Global Health

August 3, 2017

Researchers study unique couples intervention in Mozambique to reduce HIV transmission

Researchers in the Vanderbilt Institute for Global Health are testing whether a unique “couples-centered” intervention developed in the southern African nation of Mozambique can reduce mother-to-child transmission of HIV.

Researchers in the Vanderbilt Institute for Global Health are testing whether a unique “couples-centered” intervention developed in the southern African nation of Mozambique can reduce mother-to-child transmission of HIV.

By encouraging men to play a larger role in the health care provided to their HIV-infected pregnant wives, they hope the women will be more adherent to anti-retroviral therapy and less likely to pass the AIDS virus to their children before or during birth.

Supported by a five-year, nearly $3-million grant awarded by the National Institute of Mental Health (NIMH) in May, the study is being conducted in Mozambique’s rugged Zambézia province, where 8 percent of pregnant women tested positive for HIV in 2015.

Without their husbands’ support, more than a third of these women will stop taking their medication within six months, greatly increasing the risk that their babies also will become infected, said Carolyn Audet, Ph.D., M.Sc., the study’s principal investigator.

Carolyn Audet, Ph.D., M.Sc.

HIV-infected husbands and wives had been treated in separate locations. But that wasn’t helping treatment adherence or the mother-to-child transmission rate, which hovers around 12 percent.

So the researchers took a bold step: they started treating the men and women together. Couples also receive education and skills building with the help of traditional birth attendants, male community health workers and peer support from other couples. Men are encouraged to help with chores such as hauling water for their pregnant wives and assisting with the laundry.

“The new goal is to … provide clinic and community-based couples counseling in efforts to strengthen relationships and provide adherence strategies to ensure couples can support each other through treatment,” Audet said.

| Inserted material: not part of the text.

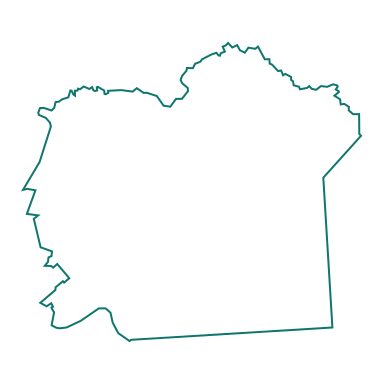 the district of Mitcham, South Australia, Australia, rotated 180°
{"feature_id": "25037944B96315201731576", "entity_name": "Mitcham", "entity_type": "district", "adm_level": 2, "iso_a3": "AUS", "parent_name": "Australia", "parent_adm1": "South Australia", "projection": "robinson", "projection_center": [138.632, -35.007], "detail": "medium", "context": "isolated", "style": "outline", "palette": "teal", "viewbox_px": 384, "rotation_deg": 180, "n_neighbors": 0, "source": "geoboundaries", "source_scale": "gbopen_adm2", "svg_char_len": 1912}
<svg xmlns="http://www.w3.org/2000/svg" viewBox="0 0 384 384"><g transform="rotate(180 192 192)"><path d="M343.7,81.2L337.4,77.7L332.8,80.7L331.0,77.3L332.5,76.6L332.4,75.7L329.9,71.7L332.4,58.7L327.8,56.3L324.2,55.7L317.5,56.5L303.4,63.1L285.2,75.6L278.4,75.6L273.5,71.3L271.3,61.3L265.7,50.8L254.5,43.0L252.9,44.2L51.6,56.5L60.7,206.3L23.0,248.2L24.7,250.0L24.9,269.9L30.8,269.8L35.3,273.6L35.1,277.1L39.7,280.1L43.3,279.6L43.9,284.7L49.6,288.3L45.2,291.9L45.3,292.8L48.2,294.5L46.3,297.5L46.7,298.5L50.9,299.7L56.8,297.2L63.1,297.9L67.9,294.2L72.3,295.2L74.7,297.9L76.9,296.1L84.0,294.7L85.1,297.3L90.3,298.7L91.0,302.7L92.9,304.1L92.9,307.1L98.8,310.1L100.9,308.7L102.9,313.5L105.8,312.9L112.1,319.5L114.3,320.4L114.6,324.8L119.2,324.7L126.0,337.4L128.7,335.2L135.6,336.3L139.2,331.3L144.1,333.8L146.8,338.9L151.7,336.5L155.9,341.0L158.0,338.7L161.3,337.3L159.1,332.4L163.2,330.8L164.1,328.3L165.4,328.5L167.5,331.2L172.2,329.7L182.0,324.7L183.6,322.3L188.9,320.2L191.1,315.8L197.1,316.0L197.5,313.3L201.9,308.1L203.4,304.0L201.7,300.6L196.3,296.1L196.0,292.9L202.0,285.2L208.0,285.1L213.7,277.3L220.4,278.3L227.2,288.0L237.5,291.3L240.2,291.0L247.2,295.8L251.3,292.4L262.7,293.9L275.9,293.2L275.7,291.1L278.5,289.7L279.5,290.2L279.8,293.5L286.3,297.2L287.2,296.8L286.9,293.5L289.3,293.0L290.8,293.9L291.9,296.9L294.6,295.0L300.3,297.5L304.0,294.7L305.9,295.4L306.5,293.4L309.1,293.3L309.0,288.4L310.7,289.6L312.4,293.3L313.6,293.5L315.7,286.6L321.6,284.8L325.2,282.3L328.4,281.9L329.8,276.1L332.4,273.5L340.3,276.1L344.0,275.9L345.7,271.4L345.2,269.1L338.2,266.1L334.1,261.4L333.1,257.5L344.4,222.0L361.0,194.1L356.5,195.1L348.6,193.7L357.1,170.1L345.8,168.6L350.2,165.2L343.4,136.7L332.0,132.6L332.5,128.0L335.5,126.6L336.0,122.2L339.2,118.2L333.0,118.0L330.8,116.4L326.8,120.0L314.7,105.8L319.9,101.4L321.1,102.8L328.4,96.7L328.6,94.0L343.7,81.2Z" fill="none" stroke="#0f766e" stroke-width="2"/></g></svg>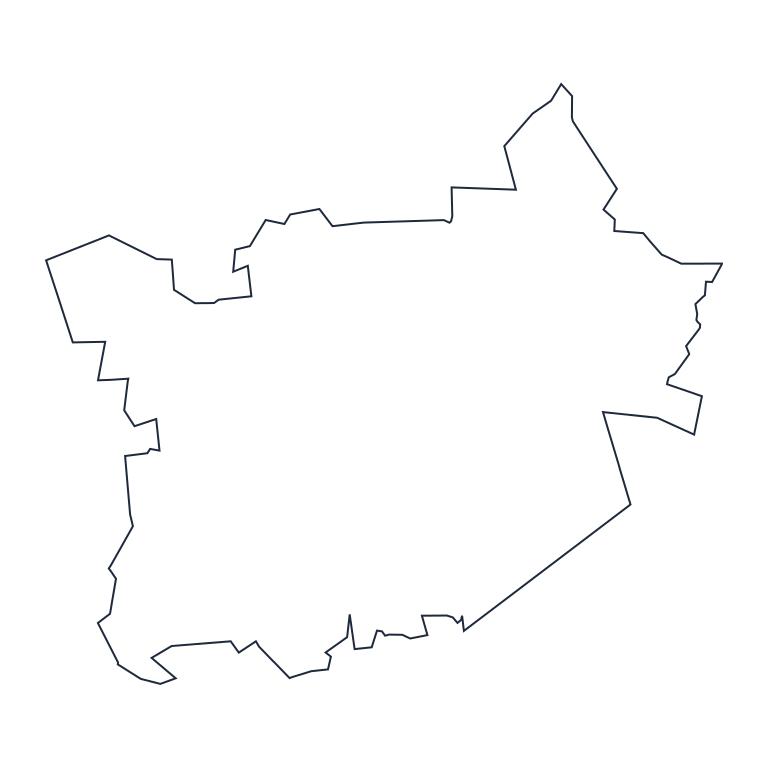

It’s too early to tell whether these measures will reduce HIV infections in newborns. But they’re having a positive effect on couples already.

“We’ve had women come up to us and say in a positive way, ‘What did you do to my husband?’” she said. “It’s changing their relationship. It’s changing what is the accepted role for men in the community.”

Audet, an assistant professor of Health Policy in Vanderbilt’s global health institute and Center for Medicine, Health and Society, discussed her research last week at the International AIDS Conference in Paris.

A graduate of Princeton University, Audet earned her Ph.D. in Anthropology at Vanderbilt in 2006. While at Vanderbilt, she began overseeing service learning programs in Uganda and Kenya focused on HIV, health care delivery and poverty.

In 2008, Audet joined the Vanderbilt Institute for Global Health as a postdoctoral fellow and began research on barriers to HIV testing and treatment uptake in rural Mozambique. In 2013, she completed her M.Sc. in Epidemiology at the London School of Hygiene and Tropical Medicine.

Audet has authored or co-authored 28 scientific papers and has received previous grant support from Vanderbilt University, the U.S. Centers for Disease Control and Prevention and NIMH, including a K01 mentored research scientist career development award to study ways of engaging traditional healers in HIV treatment.